The 122-year-old Abbey defied those demands. It continued selling its boxes and in August 2010 answered with its own document: a lawsuit asking a federal judge to strike down that law. It argued that the statute violates the 14th Amendment clauses of due process, privileges or immunities and equal protection.

Lawyers representing the state funeral industry subsequently filed a motion to dismiss the monks' suit, but Duval refused to grant it. His ruling read in part, "Purely private interest legislation does not protect the general welfare; it treats one group of people differently from another group because of a raw exercise of political power."

Michael Rasch, the Metairie-based attorney for the state Board of Embalmers and Funeral Directors, could not be reached for comment Monday. Previously, he has said the board is only enforcing a law created by the state Legislature.

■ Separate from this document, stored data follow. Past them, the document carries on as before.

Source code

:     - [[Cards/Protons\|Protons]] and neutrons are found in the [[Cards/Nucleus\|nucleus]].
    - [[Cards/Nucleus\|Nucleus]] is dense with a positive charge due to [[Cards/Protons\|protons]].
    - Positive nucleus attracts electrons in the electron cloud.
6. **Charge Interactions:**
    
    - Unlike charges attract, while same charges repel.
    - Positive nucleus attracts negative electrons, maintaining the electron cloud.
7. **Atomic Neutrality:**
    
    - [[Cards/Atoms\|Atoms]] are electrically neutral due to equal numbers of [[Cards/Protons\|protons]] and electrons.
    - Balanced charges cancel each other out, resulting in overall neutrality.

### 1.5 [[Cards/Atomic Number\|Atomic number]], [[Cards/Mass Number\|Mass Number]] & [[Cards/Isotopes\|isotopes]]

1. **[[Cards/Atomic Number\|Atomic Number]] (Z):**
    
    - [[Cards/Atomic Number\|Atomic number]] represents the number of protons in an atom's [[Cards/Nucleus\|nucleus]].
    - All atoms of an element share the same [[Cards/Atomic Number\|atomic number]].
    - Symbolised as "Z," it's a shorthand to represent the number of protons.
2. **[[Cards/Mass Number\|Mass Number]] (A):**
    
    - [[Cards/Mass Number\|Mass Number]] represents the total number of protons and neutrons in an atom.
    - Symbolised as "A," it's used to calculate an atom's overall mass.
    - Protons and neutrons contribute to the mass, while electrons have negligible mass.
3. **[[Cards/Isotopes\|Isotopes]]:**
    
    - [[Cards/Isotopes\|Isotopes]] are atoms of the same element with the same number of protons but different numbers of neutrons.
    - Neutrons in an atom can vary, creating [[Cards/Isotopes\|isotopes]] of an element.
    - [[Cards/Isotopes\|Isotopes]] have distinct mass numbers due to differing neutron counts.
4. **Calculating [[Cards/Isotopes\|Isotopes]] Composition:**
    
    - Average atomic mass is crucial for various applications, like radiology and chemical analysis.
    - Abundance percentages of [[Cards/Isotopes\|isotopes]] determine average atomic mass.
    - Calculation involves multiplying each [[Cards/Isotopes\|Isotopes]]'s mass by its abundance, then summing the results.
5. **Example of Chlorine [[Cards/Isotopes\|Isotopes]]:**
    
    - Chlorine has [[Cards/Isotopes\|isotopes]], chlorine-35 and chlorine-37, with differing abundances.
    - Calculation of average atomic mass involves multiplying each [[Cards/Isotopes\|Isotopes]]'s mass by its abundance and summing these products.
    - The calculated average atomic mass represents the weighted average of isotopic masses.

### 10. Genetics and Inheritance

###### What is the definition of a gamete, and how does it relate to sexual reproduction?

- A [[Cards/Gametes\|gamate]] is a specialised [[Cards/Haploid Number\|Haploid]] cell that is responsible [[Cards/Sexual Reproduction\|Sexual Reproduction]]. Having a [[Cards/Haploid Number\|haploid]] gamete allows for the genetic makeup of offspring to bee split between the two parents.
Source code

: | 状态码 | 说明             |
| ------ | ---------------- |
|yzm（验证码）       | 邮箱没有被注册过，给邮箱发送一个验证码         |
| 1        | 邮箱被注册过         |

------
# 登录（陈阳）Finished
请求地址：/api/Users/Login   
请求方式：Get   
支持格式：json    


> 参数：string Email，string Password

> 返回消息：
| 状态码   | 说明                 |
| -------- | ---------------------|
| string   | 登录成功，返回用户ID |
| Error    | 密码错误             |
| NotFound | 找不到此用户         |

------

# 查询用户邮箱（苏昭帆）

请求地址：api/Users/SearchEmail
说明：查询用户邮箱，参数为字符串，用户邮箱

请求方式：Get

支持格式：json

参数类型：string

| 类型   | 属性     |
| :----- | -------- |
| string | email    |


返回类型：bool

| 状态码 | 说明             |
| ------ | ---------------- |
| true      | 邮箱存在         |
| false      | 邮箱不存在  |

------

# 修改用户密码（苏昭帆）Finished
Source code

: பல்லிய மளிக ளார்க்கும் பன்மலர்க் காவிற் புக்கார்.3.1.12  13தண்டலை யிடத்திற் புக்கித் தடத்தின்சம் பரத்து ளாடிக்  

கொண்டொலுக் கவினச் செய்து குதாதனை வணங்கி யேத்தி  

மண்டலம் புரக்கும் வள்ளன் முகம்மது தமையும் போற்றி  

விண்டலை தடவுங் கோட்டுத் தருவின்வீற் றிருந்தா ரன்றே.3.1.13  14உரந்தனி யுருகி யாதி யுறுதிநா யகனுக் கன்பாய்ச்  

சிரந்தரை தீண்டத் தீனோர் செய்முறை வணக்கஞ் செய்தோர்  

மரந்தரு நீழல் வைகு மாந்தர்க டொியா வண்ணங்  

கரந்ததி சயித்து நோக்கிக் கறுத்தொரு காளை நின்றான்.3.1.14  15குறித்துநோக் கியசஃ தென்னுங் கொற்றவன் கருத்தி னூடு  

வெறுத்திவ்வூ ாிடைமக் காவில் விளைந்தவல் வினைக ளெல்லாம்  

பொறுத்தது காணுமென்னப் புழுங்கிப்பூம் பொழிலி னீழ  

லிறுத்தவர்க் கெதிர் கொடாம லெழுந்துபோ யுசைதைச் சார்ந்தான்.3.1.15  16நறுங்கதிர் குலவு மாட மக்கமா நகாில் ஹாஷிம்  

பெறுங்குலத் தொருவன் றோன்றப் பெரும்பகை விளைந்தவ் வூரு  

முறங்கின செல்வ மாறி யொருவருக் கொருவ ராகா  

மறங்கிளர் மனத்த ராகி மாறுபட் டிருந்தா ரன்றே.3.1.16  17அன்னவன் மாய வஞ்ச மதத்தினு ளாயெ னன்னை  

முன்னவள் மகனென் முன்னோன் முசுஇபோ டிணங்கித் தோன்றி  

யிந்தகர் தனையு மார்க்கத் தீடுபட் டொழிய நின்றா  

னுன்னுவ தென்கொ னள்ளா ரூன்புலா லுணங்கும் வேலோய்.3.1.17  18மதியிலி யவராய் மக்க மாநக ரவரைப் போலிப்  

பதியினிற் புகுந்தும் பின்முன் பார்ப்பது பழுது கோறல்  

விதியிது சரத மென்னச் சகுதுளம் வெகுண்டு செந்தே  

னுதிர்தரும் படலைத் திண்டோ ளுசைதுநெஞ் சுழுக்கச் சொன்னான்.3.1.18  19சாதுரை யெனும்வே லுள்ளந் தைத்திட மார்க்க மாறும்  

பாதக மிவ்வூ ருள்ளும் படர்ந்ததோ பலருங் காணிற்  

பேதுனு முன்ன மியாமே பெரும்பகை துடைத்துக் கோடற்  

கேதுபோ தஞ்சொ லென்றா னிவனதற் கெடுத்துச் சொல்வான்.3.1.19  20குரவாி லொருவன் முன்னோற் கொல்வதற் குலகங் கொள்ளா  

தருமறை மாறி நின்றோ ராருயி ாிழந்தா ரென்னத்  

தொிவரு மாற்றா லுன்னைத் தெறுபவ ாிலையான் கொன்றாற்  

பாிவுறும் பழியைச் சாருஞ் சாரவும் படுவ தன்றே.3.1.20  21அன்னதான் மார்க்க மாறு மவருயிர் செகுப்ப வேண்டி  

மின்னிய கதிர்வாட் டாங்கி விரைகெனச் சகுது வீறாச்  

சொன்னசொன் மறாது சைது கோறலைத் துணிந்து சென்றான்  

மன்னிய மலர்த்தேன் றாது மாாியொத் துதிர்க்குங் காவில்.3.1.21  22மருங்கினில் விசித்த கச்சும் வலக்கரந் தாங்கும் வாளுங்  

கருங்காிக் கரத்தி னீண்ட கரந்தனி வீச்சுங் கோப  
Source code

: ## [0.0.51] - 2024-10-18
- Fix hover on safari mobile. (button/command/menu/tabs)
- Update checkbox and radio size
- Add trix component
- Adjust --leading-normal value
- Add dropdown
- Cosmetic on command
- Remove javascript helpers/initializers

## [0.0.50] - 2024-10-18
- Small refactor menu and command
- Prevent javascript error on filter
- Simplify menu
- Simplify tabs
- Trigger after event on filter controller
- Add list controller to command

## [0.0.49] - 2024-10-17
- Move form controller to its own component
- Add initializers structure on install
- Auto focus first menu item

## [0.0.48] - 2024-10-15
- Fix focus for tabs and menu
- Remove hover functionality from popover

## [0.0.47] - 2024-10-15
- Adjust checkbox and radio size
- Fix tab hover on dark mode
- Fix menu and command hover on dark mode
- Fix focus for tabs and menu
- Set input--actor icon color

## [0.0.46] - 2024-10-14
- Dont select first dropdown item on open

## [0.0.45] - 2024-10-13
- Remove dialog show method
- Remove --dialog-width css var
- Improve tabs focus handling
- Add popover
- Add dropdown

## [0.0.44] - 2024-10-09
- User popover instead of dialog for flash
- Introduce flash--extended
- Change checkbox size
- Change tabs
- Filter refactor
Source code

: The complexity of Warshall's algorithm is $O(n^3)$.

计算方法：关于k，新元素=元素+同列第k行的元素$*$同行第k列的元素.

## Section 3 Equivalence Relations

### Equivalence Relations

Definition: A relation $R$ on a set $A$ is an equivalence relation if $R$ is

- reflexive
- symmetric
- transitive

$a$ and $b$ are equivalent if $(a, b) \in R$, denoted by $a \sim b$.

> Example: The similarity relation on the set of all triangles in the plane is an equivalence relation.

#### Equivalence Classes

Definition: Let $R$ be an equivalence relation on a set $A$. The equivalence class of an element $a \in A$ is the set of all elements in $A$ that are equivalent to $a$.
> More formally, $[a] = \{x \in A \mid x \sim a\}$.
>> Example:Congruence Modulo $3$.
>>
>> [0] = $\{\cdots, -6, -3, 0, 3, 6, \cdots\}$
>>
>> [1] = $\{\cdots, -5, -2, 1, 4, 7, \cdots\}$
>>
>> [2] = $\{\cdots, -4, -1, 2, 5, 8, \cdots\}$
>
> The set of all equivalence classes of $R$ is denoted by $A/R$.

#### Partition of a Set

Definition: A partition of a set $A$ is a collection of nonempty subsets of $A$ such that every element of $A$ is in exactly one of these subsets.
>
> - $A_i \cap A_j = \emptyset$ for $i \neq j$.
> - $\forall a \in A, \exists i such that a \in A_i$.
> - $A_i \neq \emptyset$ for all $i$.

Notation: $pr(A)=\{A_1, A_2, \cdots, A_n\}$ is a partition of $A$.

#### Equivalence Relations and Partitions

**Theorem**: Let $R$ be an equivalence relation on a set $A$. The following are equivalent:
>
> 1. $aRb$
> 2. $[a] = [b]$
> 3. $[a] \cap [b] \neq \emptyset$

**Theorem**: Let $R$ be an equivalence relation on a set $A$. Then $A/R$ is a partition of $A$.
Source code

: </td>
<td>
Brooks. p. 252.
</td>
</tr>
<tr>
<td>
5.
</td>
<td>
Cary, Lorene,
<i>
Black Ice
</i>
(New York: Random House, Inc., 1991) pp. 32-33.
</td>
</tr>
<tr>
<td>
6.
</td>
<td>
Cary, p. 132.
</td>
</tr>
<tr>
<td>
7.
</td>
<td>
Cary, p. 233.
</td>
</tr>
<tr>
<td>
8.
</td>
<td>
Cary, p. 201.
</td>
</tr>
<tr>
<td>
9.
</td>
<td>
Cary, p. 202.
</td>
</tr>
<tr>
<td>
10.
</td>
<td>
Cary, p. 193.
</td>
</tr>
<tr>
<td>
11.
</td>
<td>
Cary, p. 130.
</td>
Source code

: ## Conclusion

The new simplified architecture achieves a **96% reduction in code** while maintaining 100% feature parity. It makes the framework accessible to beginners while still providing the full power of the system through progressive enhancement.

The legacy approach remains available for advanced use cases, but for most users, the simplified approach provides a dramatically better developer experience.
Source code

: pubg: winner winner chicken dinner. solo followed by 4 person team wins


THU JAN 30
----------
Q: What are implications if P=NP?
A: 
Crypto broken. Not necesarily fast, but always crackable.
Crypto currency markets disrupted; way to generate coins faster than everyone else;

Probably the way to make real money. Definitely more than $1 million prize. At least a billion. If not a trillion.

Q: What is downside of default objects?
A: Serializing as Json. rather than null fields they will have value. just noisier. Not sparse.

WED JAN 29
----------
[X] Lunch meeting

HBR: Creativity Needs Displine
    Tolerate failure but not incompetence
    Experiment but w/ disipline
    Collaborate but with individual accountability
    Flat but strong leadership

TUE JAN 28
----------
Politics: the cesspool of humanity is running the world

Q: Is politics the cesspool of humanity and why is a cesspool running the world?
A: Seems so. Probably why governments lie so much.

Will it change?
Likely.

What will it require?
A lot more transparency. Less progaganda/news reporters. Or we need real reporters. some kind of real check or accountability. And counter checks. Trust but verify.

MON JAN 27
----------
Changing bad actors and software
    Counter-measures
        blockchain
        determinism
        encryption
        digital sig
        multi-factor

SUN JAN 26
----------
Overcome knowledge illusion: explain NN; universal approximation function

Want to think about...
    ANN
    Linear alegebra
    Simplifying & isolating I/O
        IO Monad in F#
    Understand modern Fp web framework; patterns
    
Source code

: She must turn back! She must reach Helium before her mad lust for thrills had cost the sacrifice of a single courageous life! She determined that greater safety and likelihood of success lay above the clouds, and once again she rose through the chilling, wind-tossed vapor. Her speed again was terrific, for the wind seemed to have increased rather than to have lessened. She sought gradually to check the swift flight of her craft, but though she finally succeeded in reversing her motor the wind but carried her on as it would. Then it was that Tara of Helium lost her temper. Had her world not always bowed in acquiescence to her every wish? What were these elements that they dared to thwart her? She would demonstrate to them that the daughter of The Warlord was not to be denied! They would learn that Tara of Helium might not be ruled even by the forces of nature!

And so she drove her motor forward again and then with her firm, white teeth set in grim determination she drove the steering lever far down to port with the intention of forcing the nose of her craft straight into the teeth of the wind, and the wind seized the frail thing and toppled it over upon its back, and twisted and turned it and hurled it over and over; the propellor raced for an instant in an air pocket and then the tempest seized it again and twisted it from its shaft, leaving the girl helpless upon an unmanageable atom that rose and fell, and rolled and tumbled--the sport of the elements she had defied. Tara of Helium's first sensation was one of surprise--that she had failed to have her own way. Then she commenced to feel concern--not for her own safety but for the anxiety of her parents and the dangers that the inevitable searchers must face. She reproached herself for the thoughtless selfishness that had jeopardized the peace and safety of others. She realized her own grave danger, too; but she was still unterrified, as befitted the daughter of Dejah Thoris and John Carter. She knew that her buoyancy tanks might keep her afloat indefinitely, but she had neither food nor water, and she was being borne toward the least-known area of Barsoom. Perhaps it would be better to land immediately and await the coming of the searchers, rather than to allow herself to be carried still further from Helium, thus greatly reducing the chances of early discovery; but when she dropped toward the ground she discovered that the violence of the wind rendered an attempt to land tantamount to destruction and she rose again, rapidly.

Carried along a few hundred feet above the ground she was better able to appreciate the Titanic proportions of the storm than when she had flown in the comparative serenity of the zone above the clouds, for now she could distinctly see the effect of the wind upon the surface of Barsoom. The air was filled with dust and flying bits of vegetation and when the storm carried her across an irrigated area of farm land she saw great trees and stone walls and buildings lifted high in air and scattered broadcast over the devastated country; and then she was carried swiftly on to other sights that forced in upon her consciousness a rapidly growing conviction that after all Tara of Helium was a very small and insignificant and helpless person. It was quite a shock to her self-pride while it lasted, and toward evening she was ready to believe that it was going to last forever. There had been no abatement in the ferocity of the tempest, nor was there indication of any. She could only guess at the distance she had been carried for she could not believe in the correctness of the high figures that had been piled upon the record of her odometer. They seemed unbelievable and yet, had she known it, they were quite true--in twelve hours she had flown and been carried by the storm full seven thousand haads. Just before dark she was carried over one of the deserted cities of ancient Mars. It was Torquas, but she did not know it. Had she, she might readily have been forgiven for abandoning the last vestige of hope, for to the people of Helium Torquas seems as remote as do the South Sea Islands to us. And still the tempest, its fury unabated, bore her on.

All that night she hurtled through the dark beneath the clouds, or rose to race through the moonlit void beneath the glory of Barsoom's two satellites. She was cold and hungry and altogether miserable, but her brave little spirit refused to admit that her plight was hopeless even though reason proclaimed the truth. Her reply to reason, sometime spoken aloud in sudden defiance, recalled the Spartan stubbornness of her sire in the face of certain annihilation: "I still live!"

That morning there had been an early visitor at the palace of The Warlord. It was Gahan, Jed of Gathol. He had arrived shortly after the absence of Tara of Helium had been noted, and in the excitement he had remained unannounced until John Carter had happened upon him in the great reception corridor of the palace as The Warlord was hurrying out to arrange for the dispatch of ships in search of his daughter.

Jeffrey Rowes, the justice institute's senior lawyer, believes in the suit's chances for success but thinks the U.S. Supreme Court will ultimately have to settle the matter. Two federal courts of appeal covering different parts of the country have ruled that governments cannot enrich private interests by restricting competition. A third disagreed, though, determining that legislatures were free to favor certain groups economically.